On the side note, although, I strongly feel that it is futile to look for "next big fancy" of market,one may come across many market participants, who firmly believe in this theory of each bull market led by certain "sectors"! Even if this is the case, it is important to keep following in perspective.

None of the investment wizards like Warren Buffet, Phil Fisher, Seth Klarman or Peter Lynch have made tons of money betting on sectors/next bull market leaders. So, even if you miss the "golden opportunity" of identifying the next bull market leader, you still can make lot of money! Hence, there is no point losing sleep over the "next big thing" 

Coming to how do I try to handle this "envy trap" of missing out on multibaggers of the market?
  • Always set the absolute return expectation and compare your performance with respect to that. So, I have set the goal of outperforming the market by 5-7% over long term. As long as I am able to meet this goal, I should be happy with my performance.

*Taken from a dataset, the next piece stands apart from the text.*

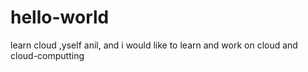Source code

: # hello-world
learn cloud
,yself anil, and i would like to learn and work on cloud and cloud-computting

  • Do not compare your portfolio's performance with the top 10/20 performing stock of the year. It only creates agony and pain and leads you to direction where one is more likely to make a mistake. 
  • Always remember, one is not entitled to outperform everybody and anybody in the market. That will never be the case. There will always be people/funds in the market who will outperform you in a year/over a period. 
We must keep in mind that the objective of Investment is wealth creation over a period of time and wealth creation is journey and not a race. As long as one reaches his/her destination in stipulated time, it is deemed success.